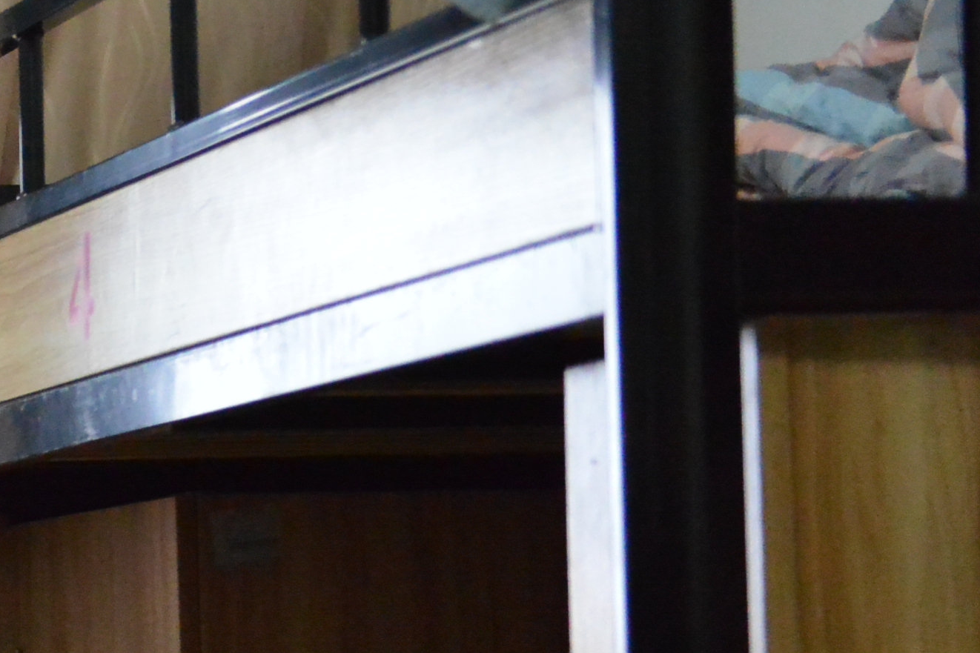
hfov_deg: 11.2
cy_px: 666
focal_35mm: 167
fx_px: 4545
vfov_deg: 8.2
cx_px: -926
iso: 6400
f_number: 2.8
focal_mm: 40
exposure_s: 1/400
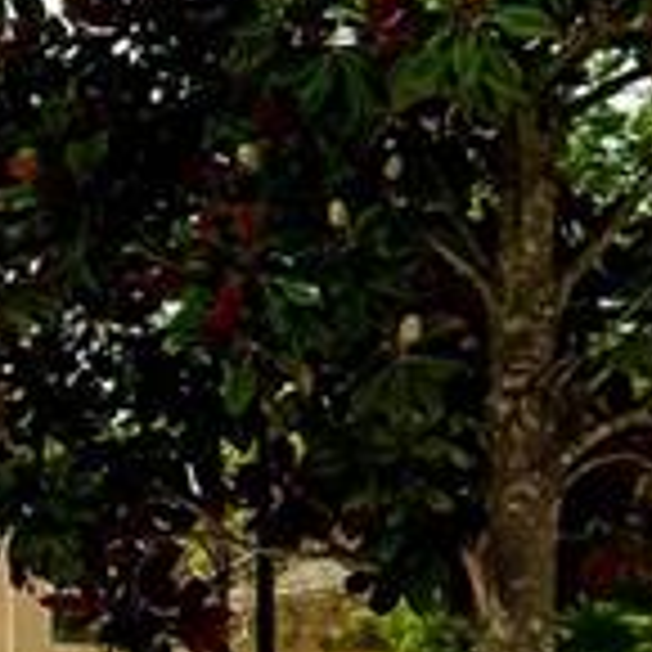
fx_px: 3750
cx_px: -890
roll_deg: -0.7
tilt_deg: +6.4
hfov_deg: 9.0
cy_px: 396
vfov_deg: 9.9
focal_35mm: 176
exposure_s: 1/11905
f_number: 1.78
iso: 80
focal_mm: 6.76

● ● ● ● ● ● ●

_What the exercise asks_
All lines from the one that holds "tilt_deg: +6.4" to the end of the entries above must be transcribed exactly, both ends included, and no others.

_Result of this exercise_
tilt_deg: +6.4
hfov_deg: 9.0
cy_px: 396
vfov_deg: 9.9
focal_35mm: 176
exposure_s: 1/11905
f_number: 1.78
iso: 80
focal_mm: 6.76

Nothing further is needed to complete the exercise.